Would you please retype the records that follow, word for word?

**** Data section ****

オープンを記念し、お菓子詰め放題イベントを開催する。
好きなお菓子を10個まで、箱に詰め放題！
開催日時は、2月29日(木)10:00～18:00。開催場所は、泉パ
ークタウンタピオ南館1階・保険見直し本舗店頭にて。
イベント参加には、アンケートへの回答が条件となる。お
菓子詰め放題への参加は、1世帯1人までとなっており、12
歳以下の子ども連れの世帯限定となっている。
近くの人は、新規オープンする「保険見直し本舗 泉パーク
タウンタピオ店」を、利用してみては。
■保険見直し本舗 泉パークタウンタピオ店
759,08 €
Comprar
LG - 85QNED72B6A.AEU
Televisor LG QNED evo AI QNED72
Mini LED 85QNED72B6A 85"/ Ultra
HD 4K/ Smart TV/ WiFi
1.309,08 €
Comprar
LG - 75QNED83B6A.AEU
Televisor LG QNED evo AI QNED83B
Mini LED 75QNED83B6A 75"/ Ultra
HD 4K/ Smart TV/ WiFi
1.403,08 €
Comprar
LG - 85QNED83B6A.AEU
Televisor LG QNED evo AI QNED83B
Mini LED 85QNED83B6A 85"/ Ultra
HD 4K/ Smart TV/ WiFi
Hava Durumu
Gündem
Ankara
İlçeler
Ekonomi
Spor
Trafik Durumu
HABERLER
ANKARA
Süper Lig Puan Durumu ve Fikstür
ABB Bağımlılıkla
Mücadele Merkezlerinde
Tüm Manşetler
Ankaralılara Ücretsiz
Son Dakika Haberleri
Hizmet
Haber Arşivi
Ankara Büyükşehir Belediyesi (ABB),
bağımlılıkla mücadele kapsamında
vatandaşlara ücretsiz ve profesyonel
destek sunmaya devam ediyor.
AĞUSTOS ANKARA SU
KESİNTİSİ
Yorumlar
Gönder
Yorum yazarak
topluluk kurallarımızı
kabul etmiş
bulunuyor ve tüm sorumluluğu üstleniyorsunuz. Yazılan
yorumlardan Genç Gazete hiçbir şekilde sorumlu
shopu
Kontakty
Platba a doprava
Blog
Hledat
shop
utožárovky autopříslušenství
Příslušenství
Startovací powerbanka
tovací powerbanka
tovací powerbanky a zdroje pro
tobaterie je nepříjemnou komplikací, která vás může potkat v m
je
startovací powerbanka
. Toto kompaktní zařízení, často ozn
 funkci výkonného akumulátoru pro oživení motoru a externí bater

****

__Expected output__:
オープンを記念し、お菓子詰め放題イベントを開催する。
好きなお菓子を10個まで、箱に詰め放題！
開催日時は、2月29日(木)10:00～18:00。開催場所は、泉パ
ークタウンタピオ南館1階・保険見直し本舗店頭にて。
イベント参加には、アンケートへの回答が条件となる。お
菓子詰め放題への参加は、1世帯1人までとなっており、12
歳以下の子ども連れの世帯限定となっている。
近くの人は、新規オープンする「保険見直し本舗 泉パーク
タウンタピオ店」を、利用してみては。
■保険見直し本舗 泉パークタウンタピオ店
759,08 €
Comprar
LG - 85QNED72B6A.AEU
Televisor LG QNED evo AI QNED72
Mini LED 85QNED72B6A 85"/ Ultra
HD 4K/ Smart TV/ WiFi
1.309,08 €
Comprar
LG - 75QNED83B6A.AEU
Televisor LG QNED evo AI QNED83B
Mini LED 75QNED83B6A 75"/ Ultra
HD 4K/ Smart TV/ WiFi
1.403,08 €
Comprar
LG - 85QNED83B6A.AEU
Televisor LG QNED evo AI QNED83B
Mini LED 85QNED83B6A 85"/ Ultra
HD 4K/ Smart TV/ WiFi
Hava Durumu
Gündem
Ankara
İlçeler
Ekonomi
Spor
Trafik Durumu
HABERLER
ANKARA
Süper Lig Puan Durumu ve Fikstür
ABB Bağımlılıkla
Mücadele Merkezlerinde
Tüm Manşetler
Ankaralılara Ücretsiz
Son Dakika Haberleri
Hizmet
Haber Arşivi
Ankara Büyükşehir Belediyesi (ABB),
bağımlılıkla mücadele kapsamında
vatandaşlara ücretsiz ve profesyonel
destek sunmaya devam ediyor.
AĞUSTOS ANKARA SU
KESİNTİSİ
Yorumlar
Gönder
Yorum yazarak
topluluk kurallarımızı
kabul etmiş
bulunuyor ve tüm sorumluluğu üstleniyorsunuz. Yazılan
yorumlardan Genç Gazete hiçbir şekilde sorumlu
shopu
Kontakty
Platba a doprava
Blog
Hledat
shop
utožárovky autopříslušenství
Příslušenství
Startovací powerbanka
tovací powerbanka
tovací powerbanky a zdroje pro
tobaterie je nepříjemnou komplikací, která vás může potkat v m
je
startovací powerbanka
. Toto kompaktní zařízení, často ozn
 funkci výkonného akumulátoru pro oživení motoru a externí bater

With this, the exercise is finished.